En España hemos metido una restricción adicional. El nuevo centro creado por Nadia Calviño en Coruña para regular el desarrollo de inteligencia artificial ha exigido que cualquier empresa o particular que use más de cinco ordenadores conectados necesite una autorización administrativa para operar, lo cual recuerda a modelos predemocráticos de control y limitación de las libertades individuales y supone una desventaja competitiva para las empresas tecnológicas españolas.
EUROPA Y ESPAÑA TIENEN TALENTO
Y CAPITAL HUMANO DE SOBRA PARA
SER COMPETITIVOS EN LA ERA DE LA
TECNOLOGÍA GLOBAL, PERO FALTA
LIDERAZGO Y VISIÓN ESTRATÉGICA
La Comisión, el Consejo, el Parlamento europeo y el Gobierno español han decidido por ley que los empleos tecnológicos mejor pagados europeos se destruyan para ser sustituidos por trabajadores estadounidenses o chinos. Sin esos empleos, como ha advertido Mario Draghi, el estado de bienestar europeo -que es nuestra seña de identidad- está en peligro de extinción, más aún con el avance del envejecimiento de la población que aumenta exponencialmente el gasto en pensiones y sanidad pública.

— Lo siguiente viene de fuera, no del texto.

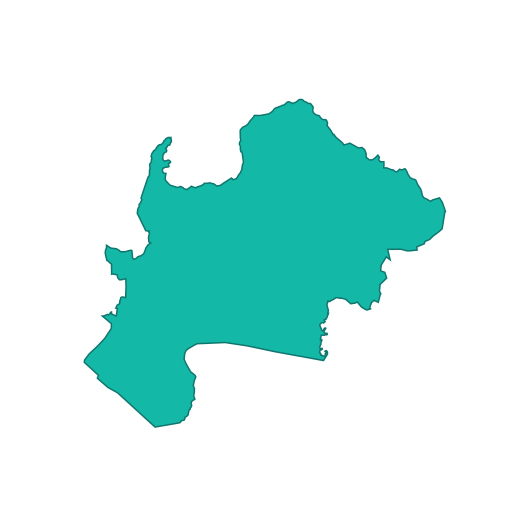 the district of Epatlán, Puebla, Mexico, rotated 254°
{"feature_id": "50627088B13009313759140", "entity_name": "Epatlán", "entity_type": "district", "adm_level": 2, "iso_a3": "MEX", "parent_name": "Mexico", "parent_adm1": "Puebla", "projection": "albers", "projection_center": [-98.367, 18.615], "detail": "fine", "context": "isolated", "style": "filled", "palette": "teal", "viewbox_px": 512, "rotation_deg": 254, "n_neighbors": 0, "source": "geoboundaries", "source_scale": "gbopen_adm2", "svg_char_len": 6155}
<svg xmlns="http://www.w3.org/2000/svg" viewBox="0 0 512 512"><g transform="rotate(254 256 256)"><path d="M393.1,317.0L392.7,315.0L391.9,313.4L390.9,312.3L389.9,310.2L389.1,307.4L389.9,298.7L391.6,293.2L390.2,291.8L387.2,287.1L385.4,285.2L384.0,282.3L383.4,278.7L381.7,275.9L380.7,275.3L373.5,273.4L372.1,273.4L371.0,272.9L369.9,271.7L368.2,270.8L365.9,271.2L364.7,271.0L363.2,270.4L360.9,270.2L360.1,270.4L360.0,271.0L359.5,271.2L350.3,269.9L349.0,269.4L347.0,267.9L342.9,266.1L339.9,263.4L339.2,262.2L335.7,258.4L335.7,254.9L336.7,254.6L337.7,253.8L335.1,245.2L333.7,241.2L334.0,237.7L336.9,235.4L338.2,233.0L338.9,232.2L338.9,231.5L339.2,230.9L339.4,229.0L340.1,226.6L340.1,226.1L339.7,226.0L339.2,225.0L338.7,222.5L338.6,218.4L338.2,216.6L340.9,213.0L339.9,211.0L339.6,209.5L339.0,208.5L339.2,207.4L340.6,205.3L341.7,204.7L343.5,203.0L343.4,202.3L343.7,202.0L343.4,200.5L343.6,199.3L347.7,193.0L350.7,191.3L353.4,190.0L354.5,189.9L356.1,190.2L360.2,192.2L361.2,189.9L363.2,189.5L364.4,189.8L366.0,190.7L366.1,192.2L366.5,193.3L366.0,194.2L365.8,196.8L366.2,197.1L367.6,197.0L368.8,197.4L369.5,199.6L369.9,199.8L371.2,199.4L372.4,198.2L372.4,196.8L372.1,195.9L372.8,193.9L373.2,193.5L374.5,193.2L375.4,193.2L378.7,194.4L379.6,195.6L380.5,196.2L380.8,198.4L381.3,198.9L382.1,199.3L382.5,198.9L383.6,199.3L384.5,199.1L385.3,200.5L386.6,201.8L386.4,203.4L386.9,204.1L388.4,205.1L389.1,206.1L391.0,206.6L393.4,206.8L393.0,205.8L394.0,205.2L394.1,203.9L393.6,201.8L392.6,200.5L391.9,199.0L390.7,198.1L389.6,196.5L389.4,195.5L389.5,193.4L389.2,192.5L387.4,190.0L386.5,189.4L386.0,188.7L385.4,186.8L383.0,184.0L380.3,182.5L379.4,182.9L378.9,182.8L377.7,182.4L377.5,182.0L375.8,181.5L374.6,180.6L373.7,179.3L373.0,178.9L372.2,178.7L369.1,178.4L369.0,178.0L368.0,177.4L362.7,175.6L361.5,173.9L344.2,162.0L343.1,161.4L341.5,161.8L338.6,159.2L337.7,157.8L337.3,157.6L336.4,157.7L335.4,157.0L334.6,156.0L332.5,154.7L331.7,154.7L331.4,154.3L330.8,154.3L330.0,153.6L310.7,157.0L309.3,160.0L309.0,159.4L307.4,159.9L303.6,157.8L299.1,156.9L297.5,158.4L296.6,155.5L294.0,152.3L290.9,150.2L289.0,148.5L287.8,145.0L288.0,144.2L287.8,142.1L286.8,140.3L286.5,137.8L287.6,136.9L288.4,136.9L295.5,138.2L296.1,137.0L296.2,131.2L297.2,127.6L297.6,126.9L299.1,126.1L301.5,123.7L303.4,119.1L304.9,117.5L307.5,115.3L304.8,114.4L303.4,113.2L301.2,112.1L299.6,111.8L295.5,111.5L295.0,111.7L293.4,111.3L292.6,111.6L292.2,112.3L288.9,114.1L288.1,114.9L278.3,112.2L278.3,113.0L276.3,117.3L274.4,117.1L273.3,117.2L272.1,117.5L270.7,118.3L270.2,120.4L270.1,124.5L269.9,124.6L262.2,122.6L251.9,119.2L253.4,116.6L253.5,115.3L253.2,114.5L251.1,113.4L250.1,112.5L248.4,112.1L247.6,111.3L247.0,109.0L246.2,108.2L245.0,107.4L244.5,106.8L243.6,108.2L237.4,105.4L236.9,104.8L240.3,101.1L242.0,101.7L242.1,101.4L241.7,100.4L240.6,99.6L240.1,98.2L240.8,97.0L240.3,93.7L240.6,91.8L230.9,98.3L226.3,97.0L218.4,87.8L213.1,78.9L207.8,68.6L203.2,62.5L201.2,61.6L184.7,71.7L182.2,69.8L170.4,77.5L162.7,85.2L119.4,111.8L116.7,136.9L118.5,139.6L118.1,140.3L118.1,141.8L118.8,142.5L120.6,143.4L120.9,144.9L121.9,146.8L126.3,149.2L127.0,150.6L127.9,150.9L129.0,152.4L130.3,153.0L132.1,153.1L133.9,153.8L135.3,157.8L138.7,157.5L141.0,158.7L143.2,159.6L143.6,159.4L145.2,160.3L148.6,160.0L153.7,162.6L156.3,164.8L157.8,164.6L160.7,162.8L162.5,161.3L171.2,159.2L176.3,158.4L181.8,160.5L184.2,162.5L185.5,165.0L187.4,172.3L187.9,175.3L181.3,202.6L172.1,222.7L158.7,248.0L136.9,292.1L142.0,297.7L144.1,298.2L145.6,297.6L145.7,296.6L145.3,296.0L144.0,296.9L143.5,297.0L143.4,296.2L143.1,295.7L141.1,295.0L140.9,294.1L141.4,293.3L141.5,292.5L142.2,292.2L142.5,291.2L143.2,291.1L143.7,291.5L144.7,290.7L145.4,290.7L145.7,291.0L146.2,290.8L147.2,291.0L147.6,291.7L147.9,293.4L148.3,294.2L148.9,294.2L149.1,293.7L148.8,292.9L149.0,292.1L150.0,292.1L151.1,292.3L152.5,293.2L152.8,293.8L154.9,294.6L156.5,295.9L157.3,296.1L157.3,295.1L157.7,294.7L158.7,295.2L159.0,295.6L160.5,296.1L161.5,296.7L161.8,297.5L161.0,300.0L161.3,300.4L160.8,301.8L160.9,302.9L162.0,303.0L162.9,300.9L164.0,300.4L165.0,300.7L167.3,303.2L167.7,302.9L167.8,302.3L167.3,301.3L165.8,300.4L165.6,299.9L165.7,299.5L167.0,298.7L170.7,298.4L171.6,298.1L172.4,298.4L173.6,300.3L173.6,302.0L173.0,302.6L173.8,304.3L174.3,304.4L175.8,303.8L176.3,305.6L176.0,305.8L176.9,306.9L180.9,309.9L181.1,309.1L183.7,310.6L188.7,310.6L190.3,311.1L191.1,311.6L191.5,312.2L192.9,312.6L191.9,314.6L192.4,315.3L192.9,318.3L193.9,321.7L192.6,324.5L192.8,324.6L192.7,325.1L192.3,325.1L191.7,327.0L189.6,330.3L184.0,333.9L183.4,338.3L183.8,340.2L183.7,340.6L183.3,341.0L181.8,341.5L177.6,343.5L174.4,346.5L173.5,347.9L173.6,352.2L174.0,350.4L179.3,354.1L180.8,357.2L177.8,360.8L184.2,364.5L185.4,365.6L188.0,364.9L194.0,367.3L194.3,367.1L198.7,375.5L204.8,375.3L207.4,371.7L212.8,373.9L219.2,381.0L215.4,383.9L226.1,384.4L222.6,397.1L219.2,402.9L218.7,404.7L217.3,412.5L220.4,413.0L221.4,421.2L222.8,421.9L223.6,423.1L223.7,425.5L224.2,427.8L226.3,431.6L229.0,438.7L230.8,442.4L245.9,449.5L246.5,450.4L256.2,449.9L261.3,448.4L261.2,441.0L260.4,438.9L263.9,435.5L265.7,433.4L267.6,432.7L269.7,432.6L271.8,432.9L275.2,432.7L279.8,431.2L284.4,430.6L285.8,429.8L286.9,427.7L288.9,425.7L293.1,424.5L294.4,424.5L297.4,423.9L298.9,423.2L298.6,420.6L298.9,419.2L299.8,418.0L298.1,414.7L298.3,413.7L299.6,412.5L301.0,411.6L301.7,409.8L304.5,406.2L305.6,403.0L308.2,404.1L311.4,404.9L312.3,401.5L315.0,400.4L316.9,401.9L319.4,400.9L317.8,398.3L316.3,394.4L317.2,391.4L320.6,389.1L324.0,390.1L328.3,389.7L331.1,387.8L331.5,384.4L338.6,377.3L338.4,374.3L338.6,371.0L340.8,370.4L348.4,365.4L351.5,364.4L351.4,363.6L356.2,362.5L360.5,360.8L360.9,360.5L362.5,360.5L363.7,361.3L364.7,361.4L366.9,361.2L367.6,360.8L368.1,360.0L368.2,358.9L369.3,357.2L371.8,355.9L373.2,355.6L373.9,354.9L374.1,354.2L375.4,352.4L377.5,350.9L378.2,350.6L380.2,350.7L383.5,352.0L386.9,350.7L387.8,350.0L388.3,348.0L389.5,347.4L391.7,344.7L392.7,344.3L393.5,343.6L393.9,342.9L394.5,340.7L392.8,336.7L392.8,334.7L392.3,333.5L393.5,332.3L394.7,330.7L395.3,329.8L395.3,328.5L393.4,324.7L393.6,322.7L393.2,321.9L393.2,318.9L392.7,317.9L393.1,317.0Z" fill="#14b8a6" stroke="#0f766e" stroke-width="1.5"/></g></svg>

Tras un diagnóstico tan preocupante lo normal es que desde Bruselas se actuara rápido y se hiciera una regulación digital más competitiva que sea compatible con la protección de nuestros derechos como ciudadanos. Pero mucho me temo que, como siempre, Europa actuará demasiado tarde y con poca intensidad. Europa y España tienen talento y capital humano de sobra para ser competitivos en la era de la tecnología global, pero falta liderazgo y visión estratégica para dejar de estar cautivos de los relatos y la corrección política y pasar a la acción como han hecho en EEUU, en China, en Corea del Sur, en Taiwán, en Israel, etcétera.